Recently I was asked to speak to a 30-person benefit committee of a very large hospital. “If they liked the idea of LTC insurance, the hospital planned on implementing a voluntary offering.” I requested at least 30 minutes to tell the story but was subsequently informed I would have substantially less time.
The show must go on was my rationalization as I carefully planned the 15-minute explanation of what LTC insurance is, how important it is, and what it means personally to each and every member of that committee. If you know me, you understand that I have no trouble conveying my passion for the subject matter, but the question was how to boil it down to a direct-impact sermonette that would be immediately internalized and, hopefully, force an immediate change in thinking.
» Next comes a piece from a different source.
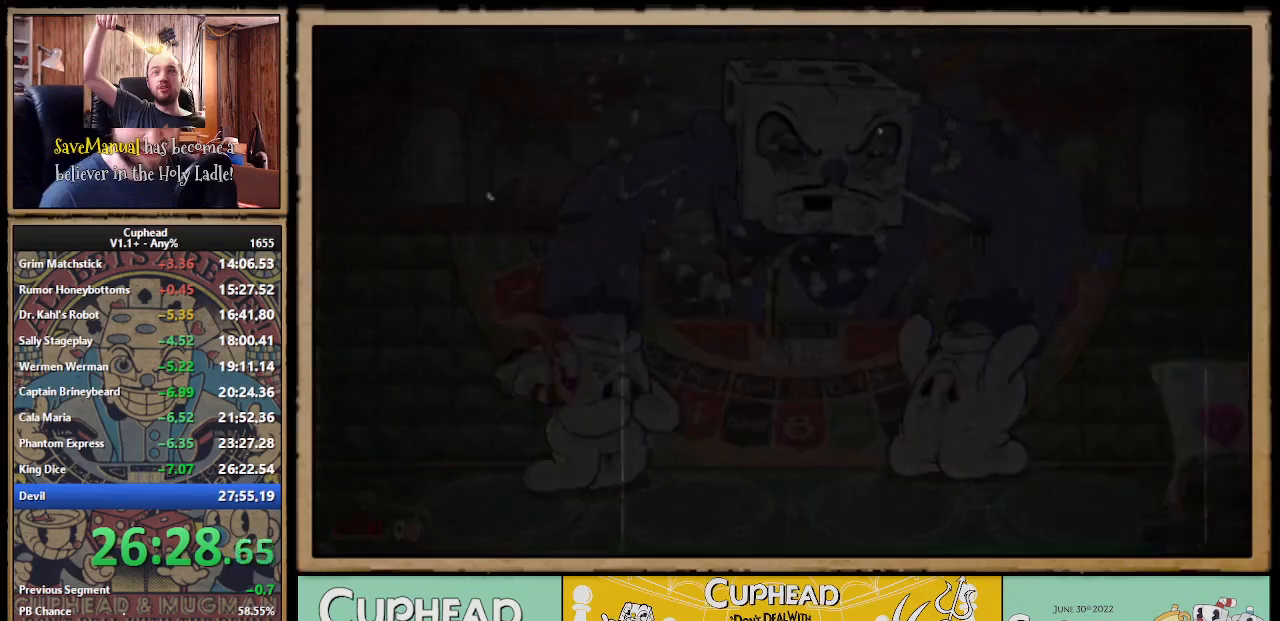
{"buttons": ["A"], "right_stick": "center", "events": [[83, "A", "down"], [100, "A", "up"], [150, "A", "down"], [183, "A", "up"], [267, "A", "down"], [283, "A", "up"], [317, "A", "down"], [350, "A", "up"], [450, "A", "down"], [467, "A", "up"], [500, "A", "down"]]}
Unfortunately I would be a long distance from the final buying decision, and to compound my problem, the audience was in their late thirties to early forties and predominantly female.
It’s All About Choice—
Or the Lack Thereof
Consumer worries such as freedom of choice, maintenance of dignity and peace of mind were somehow not only second tier, in my opinion, but “softer” concerns. But upon reviewing the longitudinal LIMRA Buyer/Non-Buyer surveys that continue to demonstrate the top two issues governing an LTCI sale were the money to be protected and the burden of caregiving, I realized I was absolutely wrong. My need to clearly illuminate the purpose of LTCI created my own epiphany!
There is no stopping the passage of time. Longevity is not a choice. For those born today, life expectancy in the United States now exceeds age 78. There are falling morbidity rates for 9 of the top 15 causes of death. Therefore, anticipating a long life and planning for a very likely outcome would appear to be prudent.
Medical inflation is not a choice—it operates in reverse of supply and demand. As supply (availability of medical technology, prescription drugs and access to medical services) increases, utilization increases, driving medical inflation above and beyond any other economic measure of future inflation. Regardless of our political persuasion, there is universal acceptance of this known eventuality. There is no choice.
It could be argued there is a degenerative process established at the beginning of life, because an inevitable change in health remains an absolute certainty. In an article published by the American Journal of Clinical Nutrition, the author’s research shows that “chronic diseases have replaced acute illnesses as major health threats and are responsible for a higher fraction of deaths.” They go on to say that morbidity is unpredictable. For example, cancer is often thought to be more prominent in the elderly. In fact, cancer is no more aggressive in older patients when compared with younger populations. The potential, however, for catastrophic events such as a stroke or a hip replacement do increase with age. (“Aging and Diseases, Patterns of Morbidity with Age, Relationships between Aging and Age Associated Diseases,” B.J. Vellas, J.L. Albarede and P.J. Garry, American Journal of Clinical Nutrition, 2002.)
The point is that stuff happens at all ages. My question to each of the hospital managers was what happens after you leave the building. Where are your choices? How are you paid? Your health will change. Although the timing can be affected by lifestyle, I am at a loss to find choice anywhere else in the equation.
The average cost of care per year is more than $70,000, with typical claims in the three to five year range. After age 65 the majority of Americans will need care. Yes, it may be one day or 17.5 years (the longest claim from the recent Genworth claims analysis as of June 30, 2010).
The Genworth claims analysis also reported that 44 percent of claims last less than one year because claimants recover, die suddenly or require only non-caregiving assistance (equipment, training, etc.). The average length of claims that last more than one year is 3.9 years—and 14 percent of claims will last more than 5 years. Once again I am at a loss to find choice in this obvious risk exposure.
Although there may be no choice about receiving care in a nursing home, private funds or insurance is the governing factor in the quality of the facility you choose. Genworth’s claims analysis is crystal clear about where claims are paid when insurance is in place. Under one year, 90 percent were at home or in assisted living—again my suspicions are that insurance provided choices.
As further proof that insurance provides choices, most people do not transition from where they receive their initial care. They are able to choose where they want to be and they stay there. (Genworth Financial “LTC Claims Experience Data,” June 2010 update.)
The LTC insurance conversation is all about choice. Choice about where and under what circumstances you will receive care. It is the absence of choice that best defines the problem. My 15 minutes was a casual, moderately passionate process of elimination. I explained choices and the meaning of the lack of choices. Each and every employee at that hospital also has a choice and all I was asking for was the same 15 minutes to explain what those choices meant to each of them. Insurance provides choices. I’ll let you know how it turns out.
Other than that, I have no opinion on the subject!